Natürlich ist das eine unendliche Geschichte; da Kultur sich selbst ständig wandelt (Denken wir nur einmal, was sich in den letzten 20 Jahren alles verändert hat). Aber die Erfahrung im Ausland gibt uns einen klaren Vorteil durch eine erworbene Kompetenz, die im Globalisierungsalltag eine wichtige Rolle spielt: kulturelle Intelligenz.

4) Es wächst ein weltweites Netzwerk.

Es sollte eigentlich keine Erklärung brauchen, aber oftmals vergisst man wie sehr sich das persönliche Netzwerk nach einem längeren Auslandsaufenthalt erweitert. Während der Zeit im Ausland ist es schwierig, sein persönliches und berufliches Netzwerk NICHT auszubauen. Das wichtige ist jedoch nicht der Aufbau, sondern es aufrechtzuerhalten und weiter zu entwickeln. Dank vielen Plattformen wächst die Welt virtuell zusammen. Aber in vielen Kulturen sind echte Beziehungen der "Dealmaker". Ausländische Kollegen, Manager und Freunde entwickeln sich selbst beruflich weiter, und können oftmals indirekte Möglichkeiten, Kontakte, oder neue berufliche Wege aufzeigen. Man tut sich also keinen Gefallen, wenn man den Kontakt mit Menschen, die man im Ausland wertgeschätzt hat, nicht pflegt.

5) Man entwickelt sich persönlich weiter.

Der wahrscheinlich bedeutendste langfristige Nutzen einer Auslandseaufenthaltes von längerem Zeitraum ist die persönliche Weiterentwicklung, die sich keinesfalls auf den beruflichen Alltag beschränkt.
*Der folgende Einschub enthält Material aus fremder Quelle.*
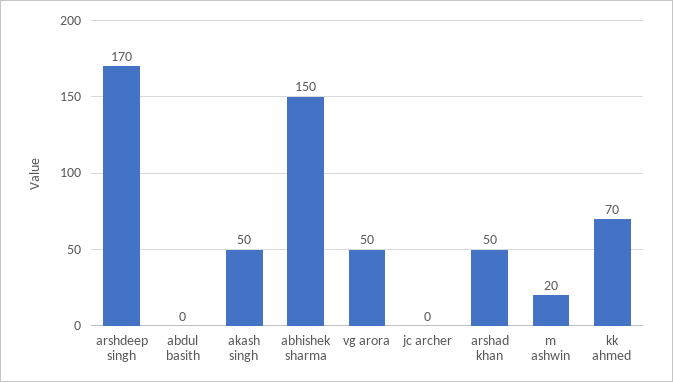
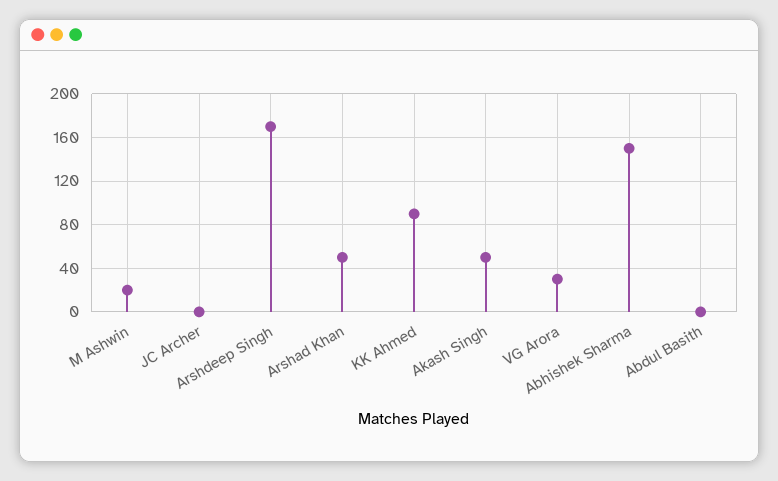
  {
    "arshdeep singh": 170,
    "abdul basith": 0,
    "akash singh": 50,
    "abhishek sharma": 150,
-   "vg arora": 50,
+   "vg arora": 30,
    "jc archer": 0,
    "arshad khan": 50,
    "m ashwin": 20,
-   "kk ahmed": 70
+   "kk ahmed": 90
  }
Wenn man ständig mit Situationen konfrontiert ist, die einen an die Frustrationsgrenze treiben, lernt man sich sehr schnell sehr gut kennen. Situationen, in denen man zum Beispiel nur jedes fünfte Wort vom Taxifahrer versteht, oder versucht die Duschtemperatur im Hotelzimmer ertragbar einzustellen, zeigen die eigene Geduldsgrenze auf.

Das Leben im Ausland ist daher ein wenig wie ein Wachstumsschub im Jugendalter. Am Anfang ist alles ungewohnt, neu und ein wenig unbequem. Aber nach einer gewissen Zeit und mit Geduld und Routine sieht man das Wachstum als Vorteil.

Eine Auslandsentsendung sollte uns im Idealfall mit einer gehörigen Portion Selbstvertrauen in die eigenen Fähigkeiten ausstatten. Gleichzeitig fährt man durch die Auseinandersetzung mit anderen Kulturen und Lebensumstaenden mit einer Bescheidenheit und Wertschätzung nach hause, die sich nachhaltig auf den Lebens- und (zukünftigen) Führungssstil auswirken können.

Wie hast du von deinem Auslandsaufenthalt(en) profitiert?